We're Going on a Bear Hunt!
And we don’t need to rent a bus. An idea-inspiring jaunt may be just beyond the front door.
By Mary Ellen Flannery
Call for a “Maaap!” like Dora the Explorer.
“Back in the Dark Ages, my geography teacher took us outside to create a map of the school grounds, using only our feet as a measuring guide,” recalls a colleague on the NEA online community forum.
Up on the roof! Talk to your school custodian about roof access, where your students can study wind and clouds, observe birds, map their community, and learn about roof construction and drainage. “Kids are curious about areas that are off-limits to them,” notes Indiana teacher Hannah Sitzman. With plenty of notice to your colleagues, take them to the faculty lounge or workroom. Consider letting them use the snack machine as a special reward!
Send older students to read to younger kids or help youngsters with lessons that they’ve already mastered, suggests Cori-Lei Chong. They will be welcomed!
A magnifying glass can be fun to take outside, suggests author Carroll. During a walk around the schoolyard, ask students to take a close look at what’s happening in pavement cracks, on trees, or even between grass blades.

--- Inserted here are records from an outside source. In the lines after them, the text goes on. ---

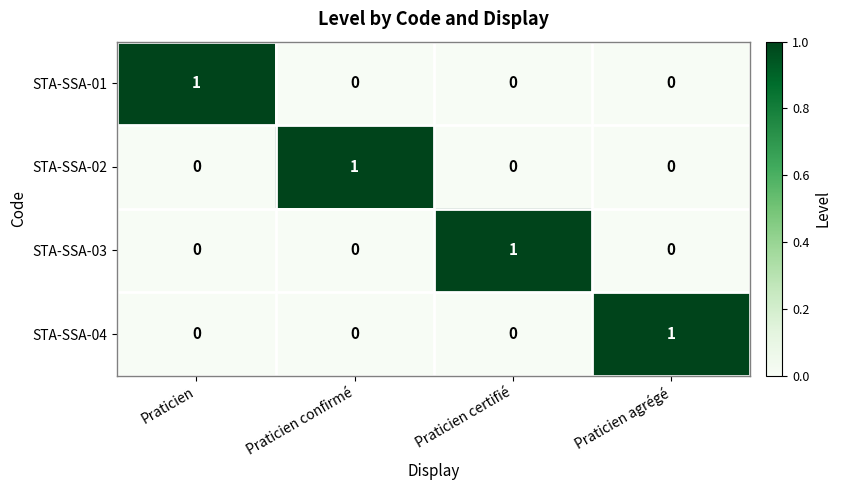

Reading left to right, transcribe all the data shown in this chart.

STA-SSA-01: Praticien=1	Praticien confirmé=0	Praticien certifié=0	Praticien agrégé=0
STA-SSA-02: Praticien=0	Praticien confirmé=1	Praticien certifié=0	Praticien agrégé=0
STA-SSA-03: Praticien=0	Praticien confirmé=0	Praticien certifié=1	Praticien agrégé=0
STA-SSA-04: Praticien=0	Praticien confirmé=0	Praticien certifié=0	Praticien agrégé=1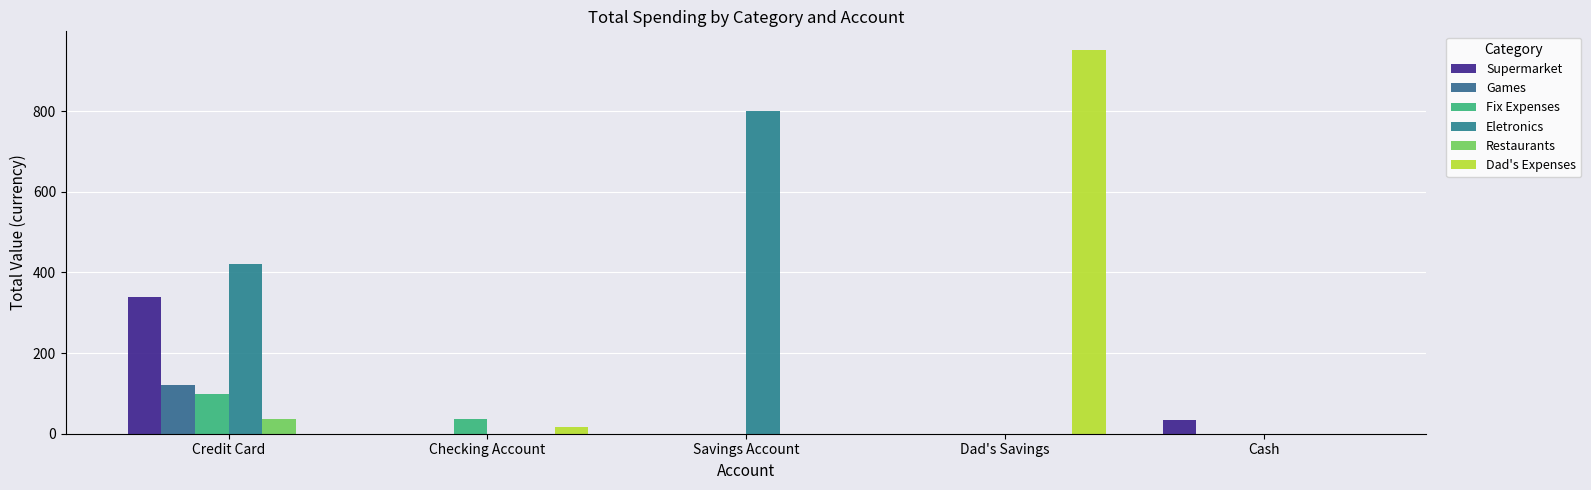

Reading left to right, list all the values displayed in this chart.

Supermarket: Credit Card=338.8	Checking Account=0.0	Savings Account=0.0	Dad's Savings=0.0	Cash=33.8
Games: Credit Card=121.9	Checking Account=0.0	Savings Account=0.0	Dad's Savings=0.0	Cash=0.0
Fix Expenses: Credit Card=97.5	Checking Account=35.7	Savings Account=0.0	Dad's Savings=0.0	Cash=0.0
Eletronics: Credit Card=420.3	Checking Account=0.0	Savings Account=800.0	Dad's Savings=0.0	Cash=0.0
Restaurants: Credit Card=37.4	Checking Account=0.0	Savings Account=0.0	Dad's Savings=0.0	Cash=0.0
Dad's Expenses: Credit Card=0.0	Checking Account=17.3	Savings Account=0.0	Dad's Savings=950.0	Cash=0.0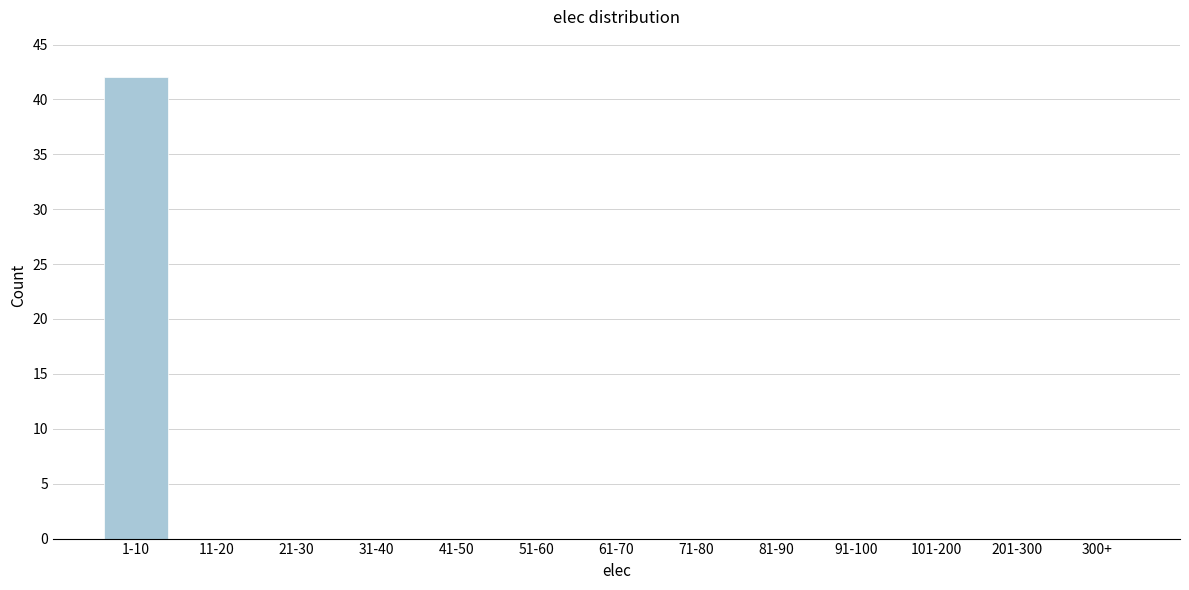

Reading left to right, what are all the values shown in this chart?

1-10=42	11-20=0	21-30=0	31-40=0	41-50=0	51-60=0	61-70=0	71-80=0	81-90=0	91-100=0	101-200=0	201-300=0	300+=0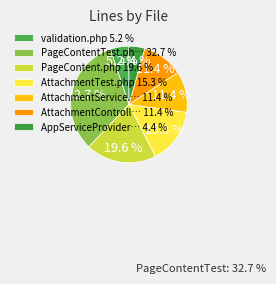

To the nearest percent, what portion does validation.php represent?

5%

Nutrition manager Claire Bailey takes students behind the scenes in their Lewiston, Maine, cafeteria. “They’re totally amazed!” she says. They step inside the pantry, the refrigerator and freezer—but their favorite sight might be the steam jacket kettle, an enormous gas-powered pot that can boil up to 50 pounds of pasta. “It’s like a big witch’s brew pot.”
You can travel thousands of miles from your school’s computer lab on Web-based “virtual trips.” Rick Barter, technology coordinator at his Maine elementary school, likes Google Earth and Google Earth Community for that very thing. For example, with interactive maps from the Silk Road, kids can “swoop down to places in Asia and see the terrain that was traveled way back then and places visited along the way.”
Call the police! Or the fire department. Officer Friendly usually welcomes the opportunity to bring an official vehicle to school and show students how the job is done.
Take a shape trip, like Cori-Lei Chong, a Hawaii kindergarten teacher, whose students walk around the school (with clipboards in hand) looking for circles and squares. They’ve also done “job tours,” where they visit different job sites in the school—the custodian’s office, the librarian’s desk, the principal’s office, etc.—and then return to the classroom to make a book about people who work in their school.
Visiting the nurse when you’re well is a lot more fun. At Maggie Beall’s Pennsylvania school, her visitors can learn about vision and hearing assessments and even peek inside a classmate’s eardrum. They can try out the stethoscope, count their pulse, and learn about blood pressure. They also can plot individual growth charts, check out their immunization records, and learn about proper hand washing. And don’t forget the reflex hammer. Bong!
High school artists can visit their gymnasium to draw bodies in motion, suggests Minnesota teacher Maureen Gunderson.
Amid the bluejays and woodpeckers, at the edge of his Virginia middle school campus, band director Sean McKillop asks his students to hear “the rhythm and balance of our world’s natural music.” Then off they go to the parking lot, where he revs up his car, flips on his wipers, and shows them that even cars make music.